Passage provided:
++++++++++++++++++++

In a March 15 filing to the U.S. Securities and Exchange Commission (SEC), Loral said the new Telesat will carry a debt load totaling $2.8 billion once Telesat’s current owner, BCE Inc., takes out its one-time dividend and once Telesat assumes the debt from the sale of the company.

Some $1.9 billion of Telesat’s new debt will be secured by virtually all the company’s assets.

Loral will own 64 percent of the economic rights in the new Telesat but just 33 percent of the voting rights in the company — in keeping with Canadian law stipulating continued Canadian control of the telecommunications operator. Loral’s partner in the Telesat purchase, PSP Investments of Canada, will own the remaining shares.

The sale of Ottawa-based Telesat Canada to Loral and PSP is valued at 3.42 billion Canadian dollars, including Telesat’s currently modest debt.

Meanwhile, Loral Chief Executive Michael B. Targoff, in a March 16 conference call on the company’s 2006 financial results, said Loral’s decision to permit its largest investor, MHR Fund Management LLC, to purchase $300 million in Loral preferred stock was irrevocable.

Several Loral shareholders had protested that the deal, announced in October, was overly favorable to MHR and that Loral could have secured better terms if it had shopped the proposal to its other shareholders.

Targoff said Loral, upon learning of the shareholder protest, attempted to renegotiate the terms with MHR to permit other shareholders’ offers to be considered, but that MHR had declined. Targoff declined to respond to questions about the arrangement, citing pending shareholder litigation.

Targoff said Loral has sufficient cash to continue operations into 2008 and will use the $300 million from MHR for future operations and for possible acquisitions. Loral is considered a likely bidder for Satmex, a Mexican satellite operator now being auctioned.

While Loral’s biggest move in recent months has been the Telesat purchase and the agreement to merge the two companies’ satellite fleets, it is Loral’s satellite-manufacturing business, Space Systems/Loral, which is driving revenue growth.

Targoff said the commercial market looks so good that Loral is weighing a $150 million plant expansion at Space Systems/Loral to meet expected strong demand for large, high-power telecommunications satellites.

++++++++++++++++++++

Stored data:
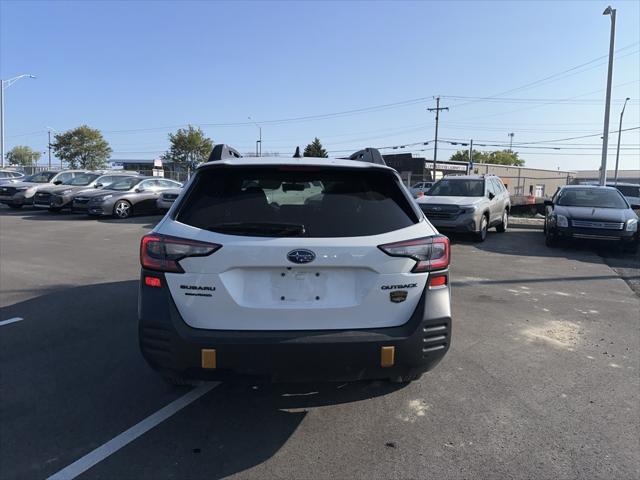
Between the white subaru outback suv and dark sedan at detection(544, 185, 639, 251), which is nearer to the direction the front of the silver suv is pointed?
the white subaru outback suv

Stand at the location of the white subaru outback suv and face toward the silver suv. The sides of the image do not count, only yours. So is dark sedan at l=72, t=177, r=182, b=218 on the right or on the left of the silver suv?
left

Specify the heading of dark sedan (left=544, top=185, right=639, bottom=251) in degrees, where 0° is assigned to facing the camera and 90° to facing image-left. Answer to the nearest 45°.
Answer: approximately 0°

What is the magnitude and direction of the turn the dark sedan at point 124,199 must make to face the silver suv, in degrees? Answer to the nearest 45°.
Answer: approximately 90° to its left

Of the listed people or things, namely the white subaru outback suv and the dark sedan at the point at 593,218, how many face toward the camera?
1

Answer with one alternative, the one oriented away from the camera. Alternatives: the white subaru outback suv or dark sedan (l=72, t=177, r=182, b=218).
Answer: the white subaru outback suv

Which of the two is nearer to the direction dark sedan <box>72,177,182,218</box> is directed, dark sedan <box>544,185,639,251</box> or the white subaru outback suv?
the white subaru outback suv

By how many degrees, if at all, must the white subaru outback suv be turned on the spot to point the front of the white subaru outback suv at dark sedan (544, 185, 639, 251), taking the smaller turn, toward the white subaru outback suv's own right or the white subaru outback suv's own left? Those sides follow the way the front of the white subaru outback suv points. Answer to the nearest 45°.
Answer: approximately 45° to the white subaru outback suv's own right

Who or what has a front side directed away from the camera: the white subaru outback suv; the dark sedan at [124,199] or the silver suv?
the white subaru outback suv

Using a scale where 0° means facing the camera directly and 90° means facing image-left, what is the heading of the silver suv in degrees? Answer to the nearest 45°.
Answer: approximately 45°

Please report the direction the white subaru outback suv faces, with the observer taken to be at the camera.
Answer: facing away from the viewer
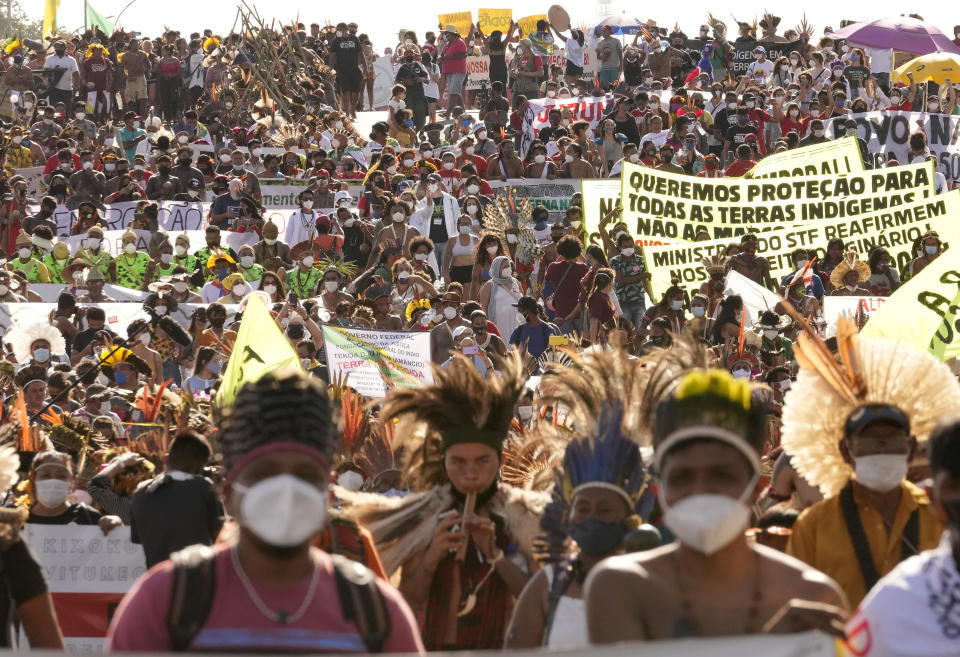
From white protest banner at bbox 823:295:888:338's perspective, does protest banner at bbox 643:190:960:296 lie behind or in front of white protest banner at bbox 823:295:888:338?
behind

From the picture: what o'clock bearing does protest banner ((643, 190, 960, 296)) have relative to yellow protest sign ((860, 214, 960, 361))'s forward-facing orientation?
The protest banner is roughly at 6 o'clock from the yellow protest sign.

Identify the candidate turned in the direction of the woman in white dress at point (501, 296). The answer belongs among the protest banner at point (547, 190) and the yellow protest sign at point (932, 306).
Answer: the protest banner

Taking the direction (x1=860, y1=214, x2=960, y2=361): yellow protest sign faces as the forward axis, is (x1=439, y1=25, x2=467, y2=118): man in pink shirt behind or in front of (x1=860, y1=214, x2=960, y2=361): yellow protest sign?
behind

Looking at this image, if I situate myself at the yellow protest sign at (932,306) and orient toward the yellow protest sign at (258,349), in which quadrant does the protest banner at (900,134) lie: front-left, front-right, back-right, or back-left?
back-right

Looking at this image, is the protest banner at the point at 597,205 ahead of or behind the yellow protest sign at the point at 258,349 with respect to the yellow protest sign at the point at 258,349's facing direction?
behind

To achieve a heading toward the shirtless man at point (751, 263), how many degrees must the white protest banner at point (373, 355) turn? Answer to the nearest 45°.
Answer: approximately 135° to its left

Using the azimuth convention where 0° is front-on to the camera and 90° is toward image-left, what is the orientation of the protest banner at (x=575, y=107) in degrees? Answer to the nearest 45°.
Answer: approximately 0°

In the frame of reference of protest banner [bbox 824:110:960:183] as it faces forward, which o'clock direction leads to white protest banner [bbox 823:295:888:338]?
The white protest banner is roughly at 12 o'clock from the protest banner.

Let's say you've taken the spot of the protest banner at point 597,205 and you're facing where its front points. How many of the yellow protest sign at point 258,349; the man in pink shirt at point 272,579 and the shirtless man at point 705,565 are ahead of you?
3

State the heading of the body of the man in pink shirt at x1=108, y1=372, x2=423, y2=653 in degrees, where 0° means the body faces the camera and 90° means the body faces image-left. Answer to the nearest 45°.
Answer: approximately 0°

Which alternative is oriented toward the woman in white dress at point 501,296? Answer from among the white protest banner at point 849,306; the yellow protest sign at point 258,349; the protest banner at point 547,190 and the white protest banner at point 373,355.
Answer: the protest banner
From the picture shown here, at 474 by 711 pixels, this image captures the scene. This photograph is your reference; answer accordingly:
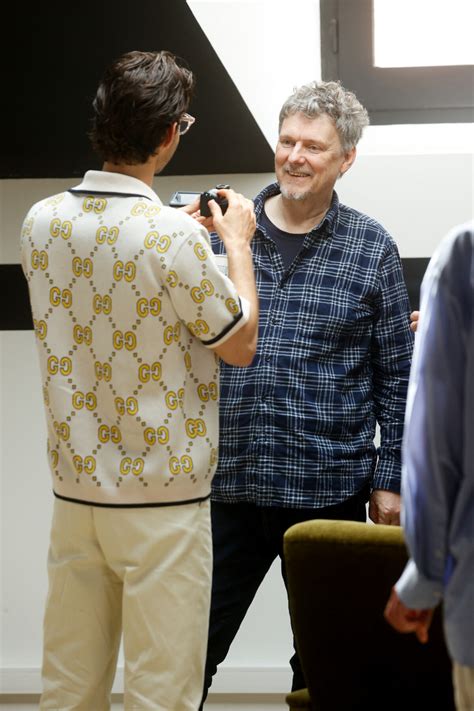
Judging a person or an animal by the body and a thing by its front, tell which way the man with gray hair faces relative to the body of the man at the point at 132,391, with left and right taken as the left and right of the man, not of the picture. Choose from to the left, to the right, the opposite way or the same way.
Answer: the opposite way

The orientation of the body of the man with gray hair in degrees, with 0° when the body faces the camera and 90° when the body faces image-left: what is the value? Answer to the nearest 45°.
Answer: approximately 45°

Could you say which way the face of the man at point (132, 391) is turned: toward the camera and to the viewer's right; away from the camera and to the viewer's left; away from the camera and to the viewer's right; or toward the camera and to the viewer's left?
away from the camera and to the viewer's right

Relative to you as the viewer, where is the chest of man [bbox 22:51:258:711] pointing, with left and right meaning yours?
facing away from the viewer and to the right of the viewer

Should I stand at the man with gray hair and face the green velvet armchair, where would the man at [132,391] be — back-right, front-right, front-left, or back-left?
front-right

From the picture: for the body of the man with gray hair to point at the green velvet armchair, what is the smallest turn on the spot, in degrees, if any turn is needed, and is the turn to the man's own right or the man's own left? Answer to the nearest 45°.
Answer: approximately 45° to the man's own left

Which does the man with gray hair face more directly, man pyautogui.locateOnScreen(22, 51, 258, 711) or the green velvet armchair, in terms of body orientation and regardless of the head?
the man

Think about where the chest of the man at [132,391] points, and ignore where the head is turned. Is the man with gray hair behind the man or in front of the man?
in front

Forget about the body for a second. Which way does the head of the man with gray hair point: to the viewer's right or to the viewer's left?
to the viewer's left

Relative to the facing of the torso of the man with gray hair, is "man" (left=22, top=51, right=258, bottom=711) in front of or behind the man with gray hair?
in front
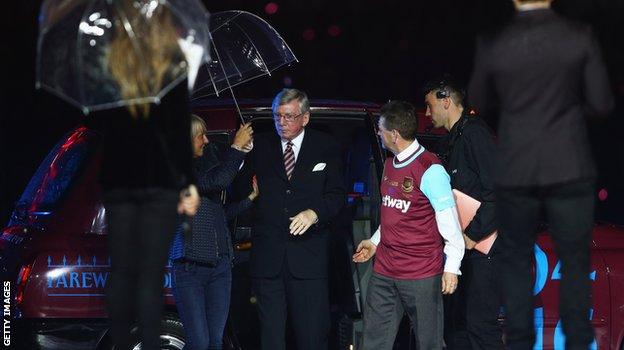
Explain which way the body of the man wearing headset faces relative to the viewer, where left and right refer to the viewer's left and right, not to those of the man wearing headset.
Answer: facing to the left of the viewer

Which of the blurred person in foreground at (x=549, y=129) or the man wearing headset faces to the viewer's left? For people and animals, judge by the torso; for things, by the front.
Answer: the man wearing headset

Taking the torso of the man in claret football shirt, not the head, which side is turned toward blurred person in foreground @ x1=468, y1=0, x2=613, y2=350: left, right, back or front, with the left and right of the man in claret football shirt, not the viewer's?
left

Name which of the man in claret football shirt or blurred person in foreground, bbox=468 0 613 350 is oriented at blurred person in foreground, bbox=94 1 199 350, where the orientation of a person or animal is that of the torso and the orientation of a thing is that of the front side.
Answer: the man in claret football shirt

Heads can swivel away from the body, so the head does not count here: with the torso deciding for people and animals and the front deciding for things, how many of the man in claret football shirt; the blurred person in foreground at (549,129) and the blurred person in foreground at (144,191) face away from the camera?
2

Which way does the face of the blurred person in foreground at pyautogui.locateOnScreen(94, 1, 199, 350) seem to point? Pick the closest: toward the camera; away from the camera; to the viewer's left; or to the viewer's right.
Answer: away from the camera

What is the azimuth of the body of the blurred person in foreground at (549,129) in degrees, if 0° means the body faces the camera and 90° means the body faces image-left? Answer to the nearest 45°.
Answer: approximately 180°

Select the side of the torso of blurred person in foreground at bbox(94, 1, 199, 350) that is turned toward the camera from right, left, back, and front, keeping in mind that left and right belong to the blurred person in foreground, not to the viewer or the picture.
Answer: back

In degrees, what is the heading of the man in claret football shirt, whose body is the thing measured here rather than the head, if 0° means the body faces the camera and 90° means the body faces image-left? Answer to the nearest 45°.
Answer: approximately 45°
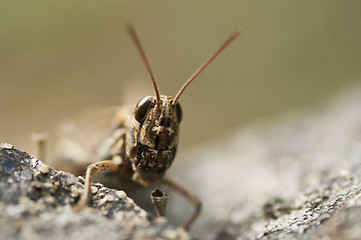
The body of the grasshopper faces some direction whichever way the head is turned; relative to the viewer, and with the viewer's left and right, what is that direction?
facing the viewer and to the right of the viewer

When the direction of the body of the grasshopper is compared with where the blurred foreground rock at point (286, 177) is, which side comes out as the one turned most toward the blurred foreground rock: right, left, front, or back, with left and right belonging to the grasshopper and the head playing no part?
left
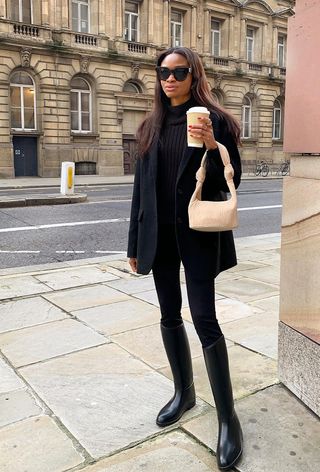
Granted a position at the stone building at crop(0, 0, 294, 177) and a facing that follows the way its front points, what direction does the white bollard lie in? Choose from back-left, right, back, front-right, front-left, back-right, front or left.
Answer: front-right

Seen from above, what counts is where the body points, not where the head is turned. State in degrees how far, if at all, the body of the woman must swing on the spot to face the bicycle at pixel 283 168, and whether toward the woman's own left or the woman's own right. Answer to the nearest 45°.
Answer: approximately 135° to the woman's own right

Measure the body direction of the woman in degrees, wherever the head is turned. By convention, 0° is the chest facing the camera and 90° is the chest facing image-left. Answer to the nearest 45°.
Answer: approximately 45°

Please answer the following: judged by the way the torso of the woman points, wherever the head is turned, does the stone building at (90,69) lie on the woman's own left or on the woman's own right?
on the woman's own right

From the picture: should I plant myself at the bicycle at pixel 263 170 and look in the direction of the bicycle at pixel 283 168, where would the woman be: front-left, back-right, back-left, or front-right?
back-right

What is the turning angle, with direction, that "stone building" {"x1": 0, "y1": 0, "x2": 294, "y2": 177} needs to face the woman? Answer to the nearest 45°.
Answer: approximately 45° to its right

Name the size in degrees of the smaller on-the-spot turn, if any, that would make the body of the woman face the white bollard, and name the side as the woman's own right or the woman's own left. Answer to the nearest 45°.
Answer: approximately 135° to the woman's own right

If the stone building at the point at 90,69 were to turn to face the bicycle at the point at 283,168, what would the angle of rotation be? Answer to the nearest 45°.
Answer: approximately 90° to its left

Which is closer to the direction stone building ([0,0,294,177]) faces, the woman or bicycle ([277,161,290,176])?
the woman

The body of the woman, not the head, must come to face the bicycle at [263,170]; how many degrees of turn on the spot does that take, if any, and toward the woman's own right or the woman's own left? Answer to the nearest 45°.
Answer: approximately 135° to the woman's own right

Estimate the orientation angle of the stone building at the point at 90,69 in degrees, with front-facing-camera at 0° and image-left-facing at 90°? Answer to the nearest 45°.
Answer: approximately 315°
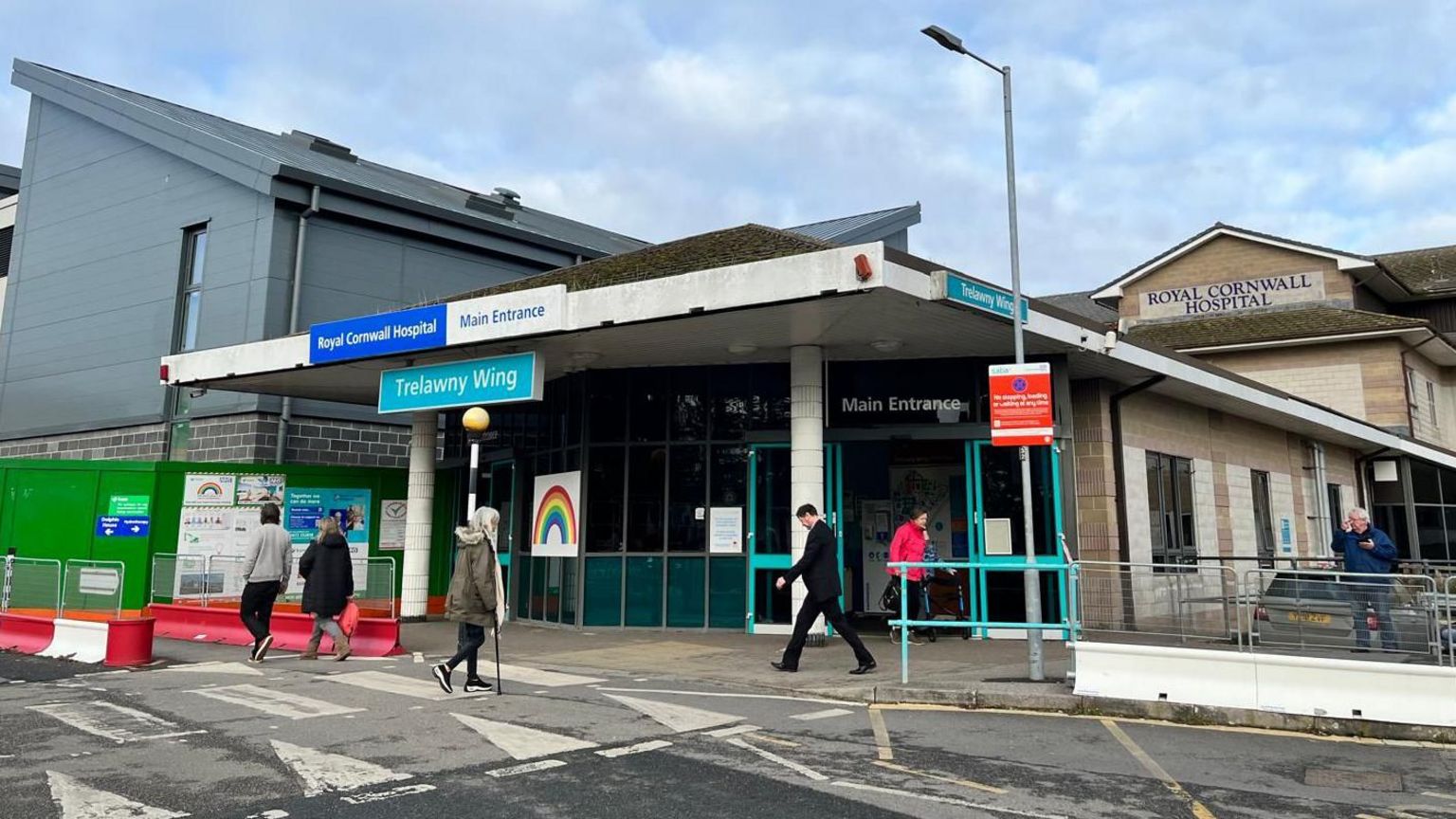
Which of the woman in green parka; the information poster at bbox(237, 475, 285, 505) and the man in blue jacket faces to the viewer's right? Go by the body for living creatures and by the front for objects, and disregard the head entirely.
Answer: the woman in green parka

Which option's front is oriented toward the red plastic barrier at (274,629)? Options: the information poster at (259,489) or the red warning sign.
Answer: the information poster

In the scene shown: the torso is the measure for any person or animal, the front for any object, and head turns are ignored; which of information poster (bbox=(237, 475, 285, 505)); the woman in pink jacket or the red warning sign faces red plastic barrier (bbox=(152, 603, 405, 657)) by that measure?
the information poster

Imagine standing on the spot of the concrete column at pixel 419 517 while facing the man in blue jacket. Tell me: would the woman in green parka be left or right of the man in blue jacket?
right

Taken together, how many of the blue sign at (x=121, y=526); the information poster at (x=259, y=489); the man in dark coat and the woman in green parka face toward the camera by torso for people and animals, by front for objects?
2

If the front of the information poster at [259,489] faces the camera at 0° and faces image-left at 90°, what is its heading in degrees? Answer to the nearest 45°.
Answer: approximately 0°

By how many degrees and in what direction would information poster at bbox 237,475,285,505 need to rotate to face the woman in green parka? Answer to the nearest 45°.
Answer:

++++++++++++++++++++

Tasks for this exercise:
a) Rewrite the passage on Loral and Telesat, starting with "In a March 15" and going on through "of the company.", with "dividend" changed to "payout".
b) Pick out each line in the listing that contains the string "about", matching case exactly.

Your responses:
a)
In a March 15 filing to the U.S. Securities and Exchange Commission (SEC), Loral said the new Telesat will carry a debt load totaling $2.8 billion once Telesat’s current owner, BCE Inc., takes out its one-time payout and once Telesat assumes the debt from the sale of the company.

b)
Think about where the chest of the man at [132,391] points, and ignore where the head is turned. Is the man with gray hair behind the man or in front of the man?
Forget about the body for a second. Which way does the head of the man with gray hair point: to the viewer's right or to the viewer's left?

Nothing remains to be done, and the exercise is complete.